Exercise details. Under this line are the records; write out word for word the part that begins at the line containing "開の『ポンペイ』は、西暦79年、伊ベズビオ火山の噴火で地中に埋" and ends at the line containing "agosto 2024", and no more.

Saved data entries
▬▬▬▬▬▬▬▬▬▬

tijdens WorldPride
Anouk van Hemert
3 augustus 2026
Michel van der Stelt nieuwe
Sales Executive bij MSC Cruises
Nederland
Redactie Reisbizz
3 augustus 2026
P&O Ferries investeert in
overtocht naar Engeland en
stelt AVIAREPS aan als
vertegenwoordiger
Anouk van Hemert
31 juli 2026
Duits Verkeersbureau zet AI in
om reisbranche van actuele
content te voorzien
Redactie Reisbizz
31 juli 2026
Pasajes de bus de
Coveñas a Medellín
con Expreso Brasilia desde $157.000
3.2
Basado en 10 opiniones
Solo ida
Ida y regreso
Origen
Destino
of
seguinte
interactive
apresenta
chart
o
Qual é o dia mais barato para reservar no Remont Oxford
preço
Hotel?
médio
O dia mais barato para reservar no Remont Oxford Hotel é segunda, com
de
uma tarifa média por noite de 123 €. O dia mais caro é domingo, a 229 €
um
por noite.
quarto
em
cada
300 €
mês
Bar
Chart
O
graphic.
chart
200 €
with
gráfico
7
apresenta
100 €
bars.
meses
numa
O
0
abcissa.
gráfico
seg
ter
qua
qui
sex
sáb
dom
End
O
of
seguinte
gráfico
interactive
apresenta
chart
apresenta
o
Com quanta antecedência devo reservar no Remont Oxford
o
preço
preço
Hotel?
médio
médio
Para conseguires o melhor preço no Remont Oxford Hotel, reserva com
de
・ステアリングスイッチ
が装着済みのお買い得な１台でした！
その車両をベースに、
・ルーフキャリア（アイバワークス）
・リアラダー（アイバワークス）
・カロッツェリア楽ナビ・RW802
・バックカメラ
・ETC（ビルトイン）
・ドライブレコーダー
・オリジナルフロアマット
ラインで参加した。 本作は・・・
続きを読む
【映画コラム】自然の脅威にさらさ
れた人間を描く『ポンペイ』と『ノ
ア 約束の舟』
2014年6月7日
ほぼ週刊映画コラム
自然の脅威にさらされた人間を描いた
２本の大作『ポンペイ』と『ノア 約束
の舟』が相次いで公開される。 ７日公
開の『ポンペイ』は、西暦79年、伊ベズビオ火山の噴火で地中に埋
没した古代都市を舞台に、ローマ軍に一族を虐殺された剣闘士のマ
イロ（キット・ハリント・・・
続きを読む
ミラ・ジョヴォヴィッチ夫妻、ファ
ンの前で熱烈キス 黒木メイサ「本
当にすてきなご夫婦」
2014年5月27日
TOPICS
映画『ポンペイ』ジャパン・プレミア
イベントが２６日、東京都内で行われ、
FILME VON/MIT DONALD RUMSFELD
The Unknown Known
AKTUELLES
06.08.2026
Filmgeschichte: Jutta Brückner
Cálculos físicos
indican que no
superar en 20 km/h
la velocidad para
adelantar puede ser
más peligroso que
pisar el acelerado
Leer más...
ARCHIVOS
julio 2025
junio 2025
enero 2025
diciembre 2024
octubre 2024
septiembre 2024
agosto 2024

▬▬▬▬▬▬▬▬▬▬

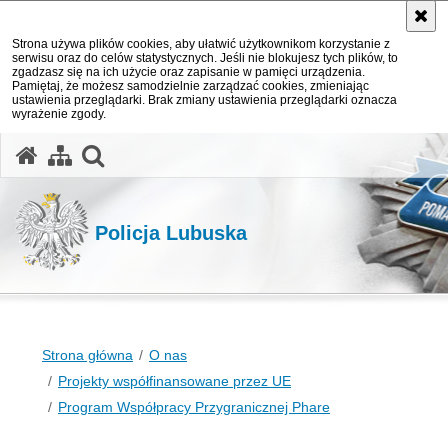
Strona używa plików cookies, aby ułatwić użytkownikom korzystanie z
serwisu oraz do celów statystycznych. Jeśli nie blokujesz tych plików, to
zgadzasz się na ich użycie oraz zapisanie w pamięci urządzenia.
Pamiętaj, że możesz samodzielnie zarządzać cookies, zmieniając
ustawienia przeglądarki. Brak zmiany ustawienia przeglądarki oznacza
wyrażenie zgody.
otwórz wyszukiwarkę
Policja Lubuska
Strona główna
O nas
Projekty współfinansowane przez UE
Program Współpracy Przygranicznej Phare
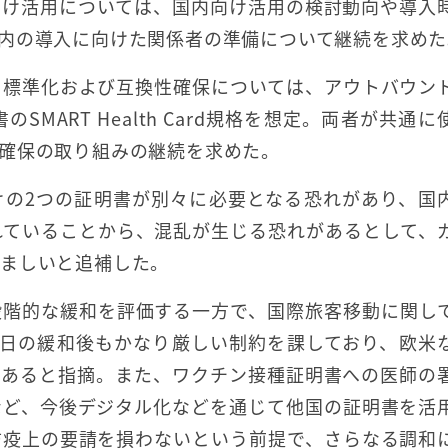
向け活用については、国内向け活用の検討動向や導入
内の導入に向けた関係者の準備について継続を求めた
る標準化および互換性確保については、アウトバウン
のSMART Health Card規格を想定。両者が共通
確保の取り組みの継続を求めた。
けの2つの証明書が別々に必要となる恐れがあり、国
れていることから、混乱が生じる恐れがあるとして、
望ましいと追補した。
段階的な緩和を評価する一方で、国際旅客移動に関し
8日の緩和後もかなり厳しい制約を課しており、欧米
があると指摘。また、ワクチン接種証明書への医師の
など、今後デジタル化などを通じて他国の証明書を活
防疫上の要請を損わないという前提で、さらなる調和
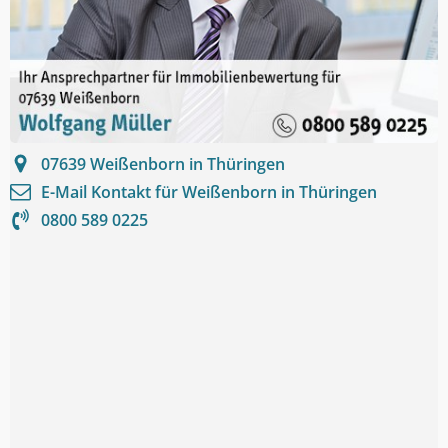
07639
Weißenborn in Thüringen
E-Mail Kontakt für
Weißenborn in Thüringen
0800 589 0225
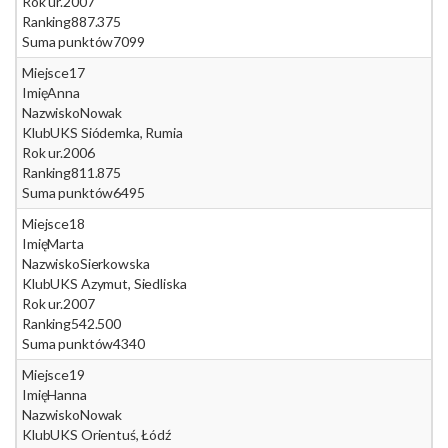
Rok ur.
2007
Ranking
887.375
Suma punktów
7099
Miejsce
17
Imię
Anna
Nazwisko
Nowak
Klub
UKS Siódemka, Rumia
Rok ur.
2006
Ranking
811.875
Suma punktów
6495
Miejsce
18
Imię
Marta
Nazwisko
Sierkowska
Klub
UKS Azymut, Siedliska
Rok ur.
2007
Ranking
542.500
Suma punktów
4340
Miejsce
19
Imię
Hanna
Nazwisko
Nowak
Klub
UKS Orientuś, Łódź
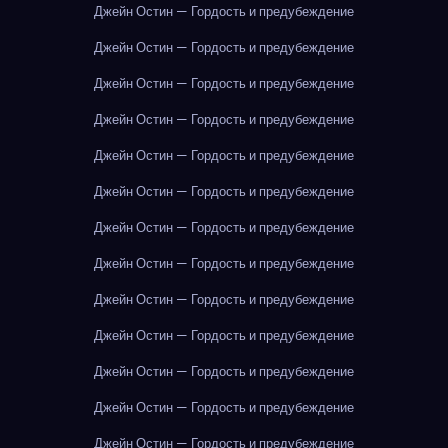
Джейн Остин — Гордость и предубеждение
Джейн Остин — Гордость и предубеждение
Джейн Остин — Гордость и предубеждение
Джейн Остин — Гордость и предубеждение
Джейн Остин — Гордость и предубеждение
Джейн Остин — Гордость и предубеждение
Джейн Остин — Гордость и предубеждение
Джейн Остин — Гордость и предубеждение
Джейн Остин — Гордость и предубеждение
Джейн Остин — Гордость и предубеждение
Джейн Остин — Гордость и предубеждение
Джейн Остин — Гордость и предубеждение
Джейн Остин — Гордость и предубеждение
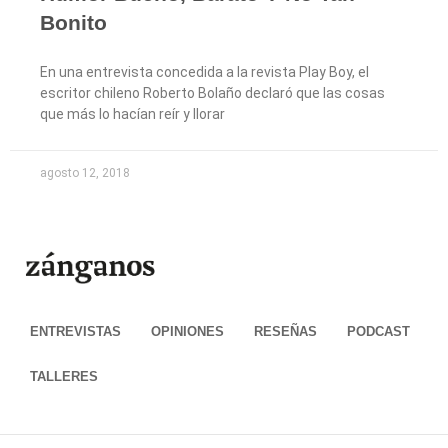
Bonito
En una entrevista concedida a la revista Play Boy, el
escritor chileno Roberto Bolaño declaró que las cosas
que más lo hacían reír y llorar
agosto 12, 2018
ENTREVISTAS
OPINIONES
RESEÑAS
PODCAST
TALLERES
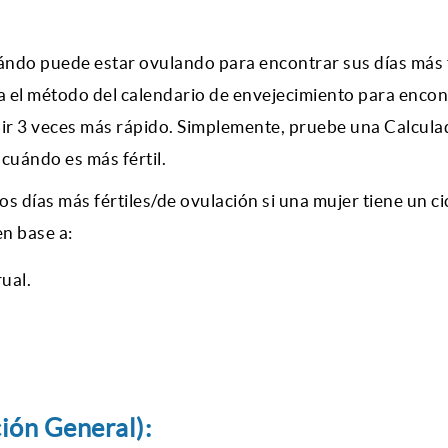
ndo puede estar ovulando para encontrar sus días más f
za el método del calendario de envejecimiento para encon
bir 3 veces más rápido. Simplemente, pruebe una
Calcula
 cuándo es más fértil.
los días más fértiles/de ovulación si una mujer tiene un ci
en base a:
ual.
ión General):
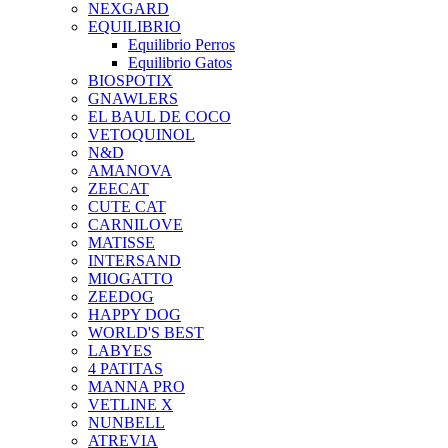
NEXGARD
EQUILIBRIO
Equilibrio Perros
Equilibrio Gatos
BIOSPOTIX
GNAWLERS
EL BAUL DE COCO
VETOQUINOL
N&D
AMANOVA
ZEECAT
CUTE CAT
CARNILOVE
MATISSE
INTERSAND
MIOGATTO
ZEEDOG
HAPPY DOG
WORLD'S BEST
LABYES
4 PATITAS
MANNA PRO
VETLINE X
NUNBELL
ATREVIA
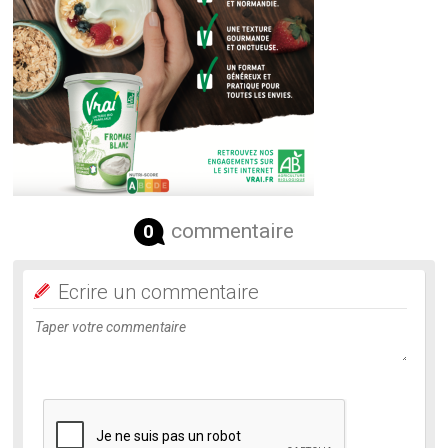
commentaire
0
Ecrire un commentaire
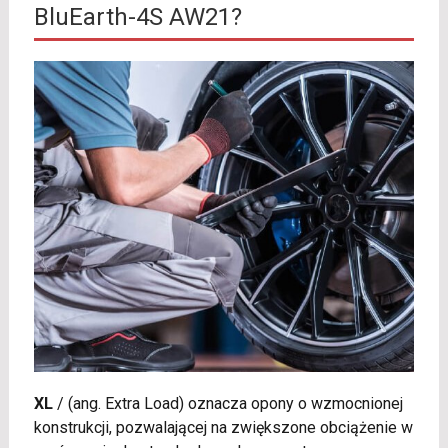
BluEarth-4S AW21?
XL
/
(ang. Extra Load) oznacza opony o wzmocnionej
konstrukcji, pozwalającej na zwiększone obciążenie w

▬▬▬▬▬▬▬▬▬▬

Problem solution.
開の『ポンペイ』は、西暦79年、伊ベズビオ火山の噴火で地中に埋
没した古代都市を舞台に、ローマ軍に一族を虐殺された剣闘士のマ
イロ（キット・ハリント・・・
続きを読む
ミラ・ジョヴォヴィッチ夫妻、ファ
ンの前で熱烈キス 黒木メイサ「本
当にすてきなご夫婦」
2014年5月27日
TOPICS
映画『ポンペイ』ジャパン・プレミア
イベントが２６日、東京都内で行われ、
FILME VON/MIT DONALD RUMSFELD
The Unknown Known
AKTUELLES
06.08.2026
Filmgeschichte: Jutta Brückner
Cálculos físicos
indican que no
superar en 20 km/h
la velocidad para
adelantar puede ser
más peligroso que
pisar el acelerado
Leer más...
ARCHIVOS
julio 2025
junio 2025
enero 2025
diciembre 2024
octubre 2024
septiembre 2024
agosto 2024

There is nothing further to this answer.